Extracted material -
[Start of section]
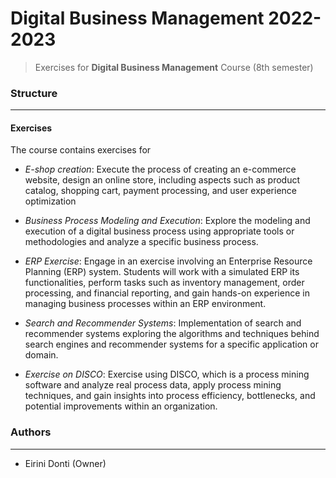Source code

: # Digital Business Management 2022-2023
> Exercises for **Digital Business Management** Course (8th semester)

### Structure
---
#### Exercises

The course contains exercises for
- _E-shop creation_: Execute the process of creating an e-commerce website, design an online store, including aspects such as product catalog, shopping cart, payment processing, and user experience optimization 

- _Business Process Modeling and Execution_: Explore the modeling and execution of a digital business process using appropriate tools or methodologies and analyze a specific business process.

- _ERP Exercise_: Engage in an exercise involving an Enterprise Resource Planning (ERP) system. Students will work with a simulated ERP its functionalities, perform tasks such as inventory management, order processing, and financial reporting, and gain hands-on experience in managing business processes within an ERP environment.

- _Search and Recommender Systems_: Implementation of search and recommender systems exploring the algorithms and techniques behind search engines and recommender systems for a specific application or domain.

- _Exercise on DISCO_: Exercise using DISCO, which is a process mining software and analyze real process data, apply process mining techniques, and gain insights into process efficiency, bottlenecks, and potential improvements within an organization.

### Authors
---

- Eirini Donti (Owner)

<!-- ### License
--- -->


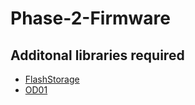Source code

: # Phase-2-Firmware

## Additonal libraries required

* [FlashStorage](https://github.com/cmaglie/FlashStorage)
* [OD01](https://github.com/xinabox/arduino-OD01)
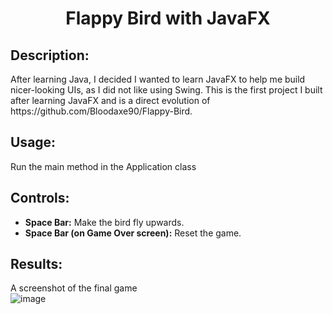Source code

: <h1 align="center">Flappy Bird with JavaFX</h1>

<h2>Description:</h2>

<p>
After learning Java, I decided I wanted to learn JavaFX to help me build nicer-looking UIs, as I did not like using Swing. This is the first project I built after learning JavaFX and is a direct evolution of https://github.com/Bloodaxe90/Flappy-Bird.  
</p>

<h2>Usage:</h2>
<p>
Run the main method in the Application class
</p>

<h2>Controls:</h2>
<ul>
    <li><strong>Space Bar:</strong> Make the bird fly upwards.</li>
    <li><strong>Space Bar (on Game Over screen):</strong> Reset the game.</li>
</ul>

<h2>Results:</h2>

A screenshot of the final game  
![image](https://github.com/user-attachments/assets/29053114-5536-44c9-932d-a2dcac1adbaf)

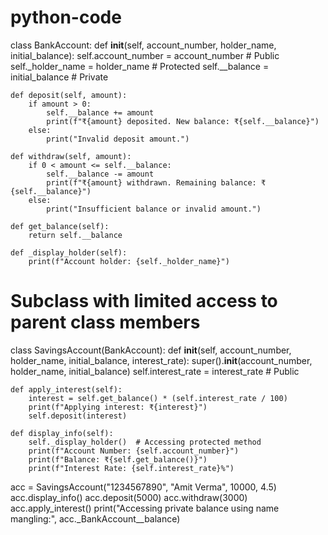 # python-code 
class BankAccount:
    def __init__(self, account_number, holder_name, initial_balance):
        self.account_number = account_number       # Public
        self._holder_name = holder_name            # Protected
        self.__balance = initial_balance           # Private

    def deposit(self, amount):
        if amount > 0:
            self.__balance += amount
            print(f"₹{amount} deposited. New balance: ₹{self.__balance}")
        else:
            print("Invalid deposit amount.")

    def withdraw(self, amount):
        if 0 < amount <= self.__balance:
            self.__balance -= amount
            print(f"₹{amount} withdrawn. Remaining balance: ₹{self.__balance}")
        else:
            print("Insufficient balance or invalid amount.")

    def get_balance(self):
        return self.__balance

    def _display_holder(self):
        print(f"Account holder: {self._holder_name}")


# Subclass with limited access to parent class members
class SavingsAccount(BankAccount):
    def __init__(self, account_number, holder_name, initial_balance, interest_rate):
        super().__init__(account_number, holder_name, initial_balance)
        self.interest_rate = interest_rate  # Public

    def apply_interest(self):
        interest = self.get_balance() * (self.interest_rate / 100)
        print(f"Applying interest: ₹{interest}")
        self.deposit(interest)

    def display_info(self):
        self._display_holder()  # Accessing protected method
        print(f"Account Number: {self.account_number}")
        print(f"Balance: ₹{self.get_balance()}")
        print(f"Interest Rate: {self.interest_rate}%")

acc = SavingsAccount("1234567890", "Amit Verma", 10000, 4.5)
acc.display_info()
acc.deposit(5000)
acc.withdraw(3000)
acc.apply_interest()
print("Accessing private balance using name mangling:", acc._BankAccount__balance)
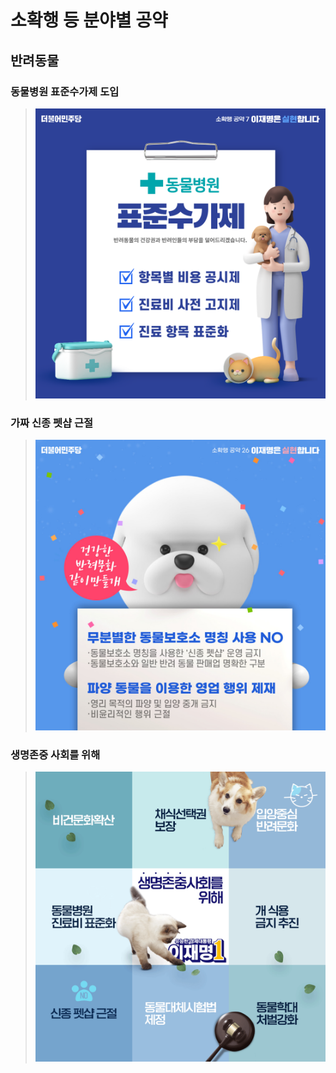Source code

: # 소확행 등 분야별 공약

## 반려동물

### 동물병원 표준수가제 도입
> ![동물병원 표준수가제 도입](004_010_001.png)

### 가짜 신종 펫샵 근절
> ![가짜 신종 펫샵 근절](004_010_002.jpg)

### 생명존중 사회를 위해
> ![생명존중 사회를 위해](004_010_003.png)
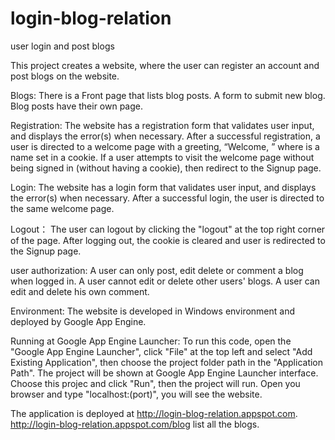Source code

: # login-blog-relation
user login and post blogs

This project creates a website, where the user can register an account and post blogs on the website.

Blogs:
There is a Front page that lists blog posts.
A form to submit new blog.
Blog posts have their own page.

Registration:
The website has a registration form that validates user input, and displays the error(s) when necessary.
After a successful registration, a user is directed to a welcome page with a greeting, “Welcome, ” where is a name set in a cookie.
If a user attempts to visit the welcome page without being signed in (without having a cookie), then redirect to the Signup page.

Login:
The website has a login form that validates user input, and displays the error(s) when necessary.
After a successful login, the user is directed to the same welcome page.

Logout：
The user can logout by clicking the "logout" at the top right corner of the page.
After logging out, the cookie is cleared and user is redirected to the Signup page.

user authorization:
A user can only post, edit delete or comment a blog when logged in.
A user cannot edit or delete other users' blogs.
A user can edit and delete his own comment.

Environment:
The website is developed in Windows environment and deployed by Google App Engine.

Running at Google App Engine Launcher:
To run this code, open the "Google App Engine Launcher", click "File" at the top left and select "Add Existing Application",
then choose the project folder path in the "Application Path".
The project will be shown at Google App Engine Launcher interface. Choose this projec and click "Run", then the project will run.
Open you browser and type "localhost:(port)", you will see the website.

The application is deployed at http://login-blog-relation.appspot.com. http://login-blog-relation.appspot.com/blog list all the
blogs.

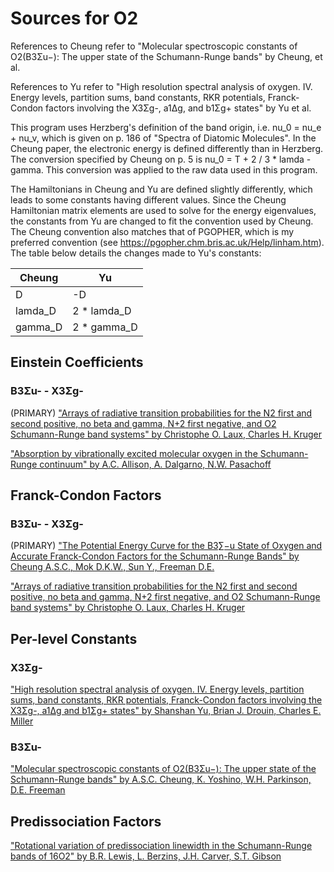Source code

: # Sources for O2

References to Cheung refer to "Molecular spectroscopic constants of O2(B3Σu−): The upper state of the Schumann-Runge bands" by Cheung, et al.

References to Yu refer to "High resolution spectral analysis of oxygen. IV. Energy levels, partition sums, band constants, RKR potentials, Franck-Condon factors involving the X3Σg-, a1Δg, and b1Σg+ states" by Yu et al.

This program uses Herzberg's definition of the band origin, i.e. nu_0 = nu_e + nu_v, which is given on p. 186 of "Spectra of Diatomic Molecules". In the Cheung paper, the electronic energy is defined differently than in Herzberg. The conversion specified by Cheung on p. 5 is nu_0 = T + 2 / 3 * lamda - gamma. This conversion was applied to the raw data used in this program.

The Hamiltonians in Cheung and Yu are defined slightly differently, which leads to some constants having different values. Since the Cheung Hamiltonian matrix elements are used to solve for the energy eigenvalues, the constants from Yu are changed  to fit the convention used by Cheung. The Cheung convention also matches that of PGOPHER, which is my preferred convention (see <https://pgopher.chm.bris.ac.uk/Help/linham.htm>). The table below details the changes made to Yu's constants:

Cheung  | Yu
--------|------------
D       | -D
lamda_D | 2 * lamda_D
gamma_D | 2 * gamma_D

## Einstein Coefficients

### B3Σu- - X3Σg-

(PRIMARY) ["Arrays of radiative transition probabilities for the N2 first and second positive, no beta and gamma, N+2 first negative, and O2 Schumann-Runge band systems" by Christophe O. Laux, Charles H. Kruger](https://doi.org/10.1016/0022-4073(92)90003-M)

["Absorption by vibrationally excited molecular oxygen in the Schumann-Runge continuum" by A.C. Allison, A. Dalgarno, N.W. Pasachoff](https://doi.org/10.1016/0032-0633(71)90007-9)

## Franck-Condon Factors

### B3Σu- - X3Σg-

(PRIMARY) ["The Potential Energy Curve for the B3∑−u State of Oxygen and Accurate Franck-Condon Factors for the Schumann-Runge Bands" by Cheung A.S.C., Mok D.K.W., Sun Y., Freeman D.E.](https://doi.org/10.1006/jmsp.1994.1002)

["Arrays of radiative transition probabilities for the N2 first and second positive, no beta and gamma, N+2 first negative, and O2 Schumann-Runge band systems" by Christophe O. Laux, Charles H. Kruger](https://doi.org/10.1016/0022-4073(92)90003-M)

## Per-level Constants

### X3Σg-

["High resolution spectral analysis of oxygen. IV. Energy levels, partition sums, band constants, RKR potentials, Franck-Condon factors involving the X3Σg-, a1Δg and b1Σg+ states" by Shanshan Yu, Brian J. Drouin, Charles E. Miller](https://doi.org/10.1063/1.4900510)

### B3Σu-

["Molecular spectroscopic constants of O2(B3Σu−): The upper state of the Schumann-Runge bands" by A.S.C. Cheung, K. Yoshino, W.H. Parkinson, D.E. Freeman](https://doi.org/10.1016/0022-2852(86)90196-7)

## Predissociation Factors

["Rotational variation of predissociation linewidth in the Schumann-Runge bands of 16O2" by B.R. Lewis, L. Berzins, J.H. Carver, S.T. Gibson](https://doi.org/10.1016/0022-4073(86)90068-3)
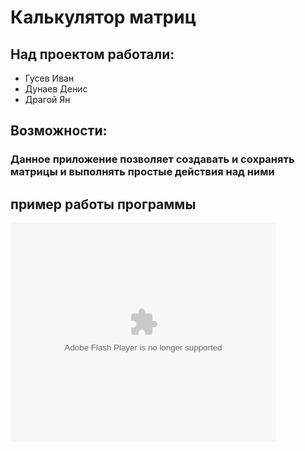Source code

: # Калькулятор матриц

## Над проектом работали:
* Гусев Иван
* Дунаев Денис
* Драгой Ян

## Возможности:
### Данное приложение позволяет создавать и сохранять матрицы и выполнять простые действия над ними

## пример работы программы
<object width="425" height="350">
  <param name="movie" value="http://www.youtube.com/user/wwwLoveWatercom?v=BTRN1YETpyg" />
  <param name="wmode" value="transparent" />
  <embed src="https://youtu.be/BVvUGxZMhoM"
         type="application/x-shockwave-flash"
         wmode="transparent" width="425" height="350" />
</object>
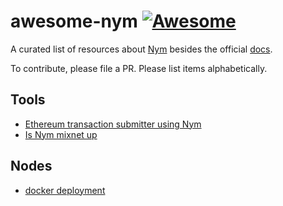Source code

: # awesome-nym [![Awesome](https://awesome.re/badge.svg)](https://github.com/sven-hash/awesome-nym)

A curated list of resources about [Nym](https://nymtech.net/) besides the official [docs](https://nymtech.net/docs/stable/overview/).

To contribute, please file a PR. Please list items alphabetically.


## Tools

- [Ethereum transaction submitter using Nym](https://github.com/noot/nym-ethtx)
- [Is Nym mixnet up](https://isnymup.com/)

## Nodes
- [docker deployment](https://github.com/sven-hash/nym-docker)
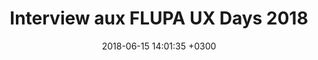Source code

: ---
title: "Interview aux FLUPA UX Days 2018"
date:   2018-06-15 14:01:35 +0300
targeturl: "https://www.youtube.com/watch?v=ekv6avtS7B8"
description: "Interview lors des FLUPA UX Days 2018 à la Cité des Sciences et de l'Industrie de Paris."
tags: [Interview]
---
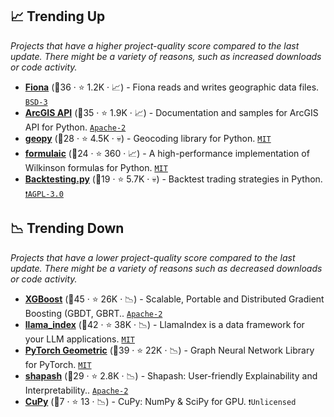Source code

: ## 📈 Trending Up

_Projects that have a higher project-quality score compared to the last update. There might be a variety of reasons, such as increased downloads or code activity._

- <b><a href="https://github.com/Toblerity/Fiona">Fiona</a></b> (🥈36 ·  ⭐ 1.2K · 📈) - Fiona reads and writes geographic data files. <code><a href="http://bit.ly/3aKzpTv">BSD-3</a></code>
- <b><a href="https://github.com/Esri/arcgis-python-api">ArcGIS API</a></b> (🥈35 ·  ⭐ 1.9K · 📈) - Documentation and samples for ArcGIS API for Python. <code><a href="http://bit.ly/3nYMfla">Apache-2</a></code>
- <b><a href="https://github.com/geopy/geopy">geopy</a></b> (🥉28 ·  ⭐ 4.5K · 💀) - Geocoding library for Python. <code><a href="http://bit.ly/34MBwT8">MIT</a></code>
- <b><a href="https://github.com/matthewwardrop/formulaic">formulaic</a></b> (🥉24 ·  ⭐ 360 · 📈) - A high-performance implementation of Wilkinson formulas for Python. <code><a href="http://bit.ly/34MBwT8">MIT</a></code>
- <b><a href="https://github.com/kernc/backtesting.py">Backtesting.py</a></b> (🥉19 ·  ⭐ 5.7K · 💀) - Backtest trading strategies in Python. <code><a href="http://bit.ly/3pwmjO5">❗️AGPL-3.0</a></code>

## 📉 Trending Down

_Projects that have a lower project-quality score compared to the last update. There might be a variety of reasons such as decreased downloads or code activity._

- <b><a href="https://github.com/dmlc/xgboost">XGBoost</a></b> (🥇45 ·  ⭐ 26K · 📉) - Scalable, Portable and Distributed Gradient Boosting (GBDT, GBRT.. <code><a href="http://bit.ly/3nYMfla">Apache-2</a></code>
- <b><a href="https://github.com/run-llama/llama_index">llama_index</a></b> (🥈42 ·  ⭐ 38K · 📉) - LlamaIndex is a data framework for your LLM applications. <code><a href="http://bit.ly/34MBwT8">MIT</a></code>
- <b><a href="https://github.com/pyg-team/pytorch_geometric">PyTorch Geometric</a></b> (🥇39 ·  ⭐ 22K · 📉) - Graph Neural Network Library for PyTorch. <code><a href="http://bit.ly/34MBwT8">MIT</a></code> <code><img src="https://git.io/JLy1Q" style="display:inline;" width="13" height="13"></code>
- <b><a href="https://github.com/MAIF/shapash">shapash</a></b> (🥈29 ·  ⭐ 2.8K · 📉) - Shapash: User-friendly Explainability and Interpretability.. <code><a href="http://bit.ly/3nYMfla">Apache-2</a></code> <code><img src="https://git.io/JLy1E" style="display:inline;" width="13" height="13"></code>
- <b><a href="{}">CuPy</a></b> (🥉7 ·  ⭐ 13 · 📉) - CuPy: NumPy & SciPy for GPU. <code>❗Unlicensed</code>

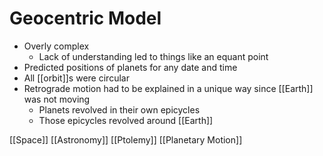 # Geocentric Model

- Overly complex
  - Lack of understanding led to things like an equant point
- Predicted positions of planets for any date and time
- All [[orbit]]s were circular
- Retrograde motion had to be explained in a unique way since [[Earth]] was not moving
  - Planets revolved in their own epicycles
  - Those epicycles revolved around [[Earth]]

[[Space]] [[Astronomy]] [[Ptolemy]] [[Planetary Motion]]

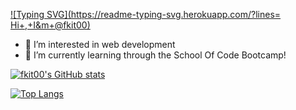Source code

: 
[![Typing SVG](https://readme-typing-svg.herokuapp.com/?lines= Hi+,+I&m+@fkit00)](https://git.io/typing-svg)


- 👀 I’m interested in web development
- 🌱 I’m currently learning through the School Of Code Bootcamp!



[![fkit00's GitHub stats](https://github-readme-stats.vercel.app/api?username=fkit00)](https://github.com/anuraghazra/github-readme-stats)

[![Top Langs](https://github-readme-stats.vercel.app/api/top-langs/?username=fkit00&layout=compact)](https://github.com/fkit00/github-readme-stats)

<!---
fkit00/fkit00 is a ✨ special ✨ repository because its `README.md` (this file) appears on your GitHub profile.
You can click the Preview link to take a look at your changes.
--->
[End of section]
Task prompt -
Copy out the lines above, character for character, from the very first one through the line containing "<h2>Description:</h2>", including both ends. Leave the pictures out.

Completed exercise -
Source code

: # Digital Business Management 2022-2023
> Exercises for **Digital Business Management** Course (8th semester)

### Structure
---
#### Exercises

The course contains exercises for
- _E-shop creation_: Execute the process of creating an e-commerce website, design an online store, including aspects such as product catalog, shopping cart, payment processing, and user experience optimization 

- _Business Process Modeling and Execution_: Explore the modeling and execution of a digital business process using appropriate tools or methodologies and analyze a specific business process.

- _ERP Exercise_: Engage in an exercise involving an Enterprise Resource Planning (ERP) system. Students will work with a simulated ERP its functionalities, perform tasks such as inventory management, order processing, and financial reporting, and gain hands-on experience in managing business processes within an ERP environment.

- _Search and Recommender Systems_: Implementation of search and recommender systems exploring the algorithms and techniques behind search engines and recommender systems for a specific application or domain.

- _Exercise on DISCO_: Exercise using DISCO, which is a process mining software and analyze real process data, apply process mining techniques, and gain insights into process efficiency, bottlenecks, and potential improvements within an organization.

### Authors
---

- Eirini Donti (Owner)

<!-- ### License
--- -->


Source code

: # Phase-2-Firmware

## Additonal libraries required

* [FlashStorage](https://github.com/cmaglie/FlashStorage)
* [OD01](https://github.com/xinabox/arduino-OD01)
Source code

: <h1 align="center">Flappy Bird with JavaFX</h1>

<h2>Description:</h2>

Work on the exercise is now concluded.